Island housing policy has generally relied on the round hole–square peg approach: Find a round hole — an available piece of property — and then pound a square peg — a project, whittled by the regulatory process and often opposed by abutters — into it and hope it does not splinter into pieces.
The current multifaceted effort to create town by town housing production plans may be the start of a new approach. Only time will tell. There is no hidden formula waiting to be discovered, only the political will to get the job done.
The Island Housing Trust’s (IHT) Kuehn’s Way affordable housing project, now under review by the Tisbury zoning board of appeals (ZBA), offers a good case study. IHT proposes building 10 clustered rental duplex buildings with 20 units, 40 bedrooms on 4.5 acres, off State Road in Tisbury.
At a public hearing on Sept. 22, Jeff Kristal, chairman of the ZBA, asked IHT executive director Philippe Jordi to return with modified plans, showing a possible reduction from a 20-unit complex to a 16-unit complex (Sept. 29, “ZBA asks Island Housing Trust to reduce Kuehn’s Way units”).
Abutters turned out in force, with their lawyer, to oppose the project, mostly on the grounds of density and the possible harm to area groundwater.
Mr. Jordi said that a reduction in the number of units would make the $6.3 million project economically infeasible.
He has pegged the per-unit cost at $319,000. That is a whopping number that raises the question of how the public sector would ever be able to tackle the problem. This page has long advocated for incentives — zoning and tax related — that would attract private developers. But here we are.
In a conversation with The Times last week, Mr. Kristal said the ZBA needed to digest the particulars of the project. “I want to make sure we’re doing everything by the law, so I don’t want to rush it,” Mr. Kristal said.
We respect the need for due diligence. However, the history of this project belies the notion that there has been any rush.
At its heart this project began 16 years ago, when Bridge Housing, a small organization comprised primarily of local religious groups, purchased a 26-acre piece of property that might easily have been the site of a private subdivision.
The group proposed building 15 two-family houses clustered on the southern 8.7-acre end off State Road; 16 of those acres were to be preserved by the Martha’s Vineyard Land Bank.

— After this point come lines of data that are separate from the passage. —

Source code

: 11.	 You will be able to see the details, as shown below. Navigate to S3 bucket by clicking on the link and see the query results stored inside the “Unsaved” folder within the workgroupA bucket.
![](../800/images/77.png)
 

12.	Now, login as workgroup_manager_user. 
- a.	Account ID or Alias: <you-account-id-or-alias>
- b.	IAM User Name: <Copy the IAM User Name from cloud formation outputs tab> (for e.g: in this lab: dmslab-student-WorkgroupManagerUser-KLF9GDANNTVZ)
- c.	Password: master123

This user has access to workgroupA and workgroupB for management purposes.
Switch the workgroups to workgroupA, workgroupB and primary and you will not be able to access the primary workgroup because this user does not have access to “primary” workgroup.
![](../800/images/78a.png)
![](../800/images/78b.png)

The $7 million project, called Bridge Commons, was approved by the Martha’s Vineyard Commission (MVC) in June 2003 and then headed to the Tisbury ZBA.
Ike Russell of West Tisbury was point man for the project. As the regulatory process dragged on, in a Letter to the Editor published July 29, 2004, Mr. Russell expressed his frustration: “Last year it was the development of regional impact (DRI) process before the MVC, and this year it’s the comprehensive permit process before the Tisbury zoning board of appeals,” he said. “We are all on the same side on this project. We beg you to push as hard as we are to get this good project approved. Appropriate affordable housing is the problem only all of us can solve.”
Abutter Chris Crawford wrote a lengthy letter to The Times, published August 5, 2004. In it he expressed his feelings about the process: “If affordable housing is going to become a reality on the Island, it must not only fulfill the needs of those who require the housing, but also be carefully planned and constructed so as to be compatible with the surrounding community. Allowing organizations, whether nonprofit or otherwise, to take shortcuts in the review process will not benefit anyone.”
The sides were drawn. All were agreed: We need affordable housing. The ZBA process dragged on for months. A ZBA member’s proposal to cut the number of units from 30 to 26 was rejected by the board. “I think we can condition it to help the abutters in other ways,” ZBA member Jeff Kristal said at the time. “Cutting a couple of units is just a drop in the bucket. If we are going to cut it, we should either cut it in half or deny it altogether.”
Bridge Housing representatives said that cutting the size of the development would make the project financially impossible. Sound familiar?
On Nov. 18, 2004, eight months after the application was filed with the town, the ZBA unanimously approved the project. The decision included seven pages of conditions — 46 in total.
Mr. Russell hoped to begin construction on the project by May. Neighbors appealed. Land Court upheld the permit. But it was too late.
Sapped by the battle, and with funding sources dried up, in 2009 Bridge Commons was dead and headed to foreclosure. Last year, IHT purchased the property from the bank.
Neighbors have grown used to looking at a wooded lot. It is understandable that they would be upset at the change proposed for their neighborhood.
In a way, the pressure to approve the proposal as is is intensified, because there is no commitment to a comprehensive approach to housing, in turn forcing us to endorse whatever we can get. The failure of concerted community-wide action inevitably falls on the random neighbors who wake up one day to find surveyor stakes in the ground. In the case of Kuehn’s Way, it can hardly come as a surprise. For all practical purposes, the ZBA has been asked to approve a 10-duplex development on 26 acres, and ought to do so.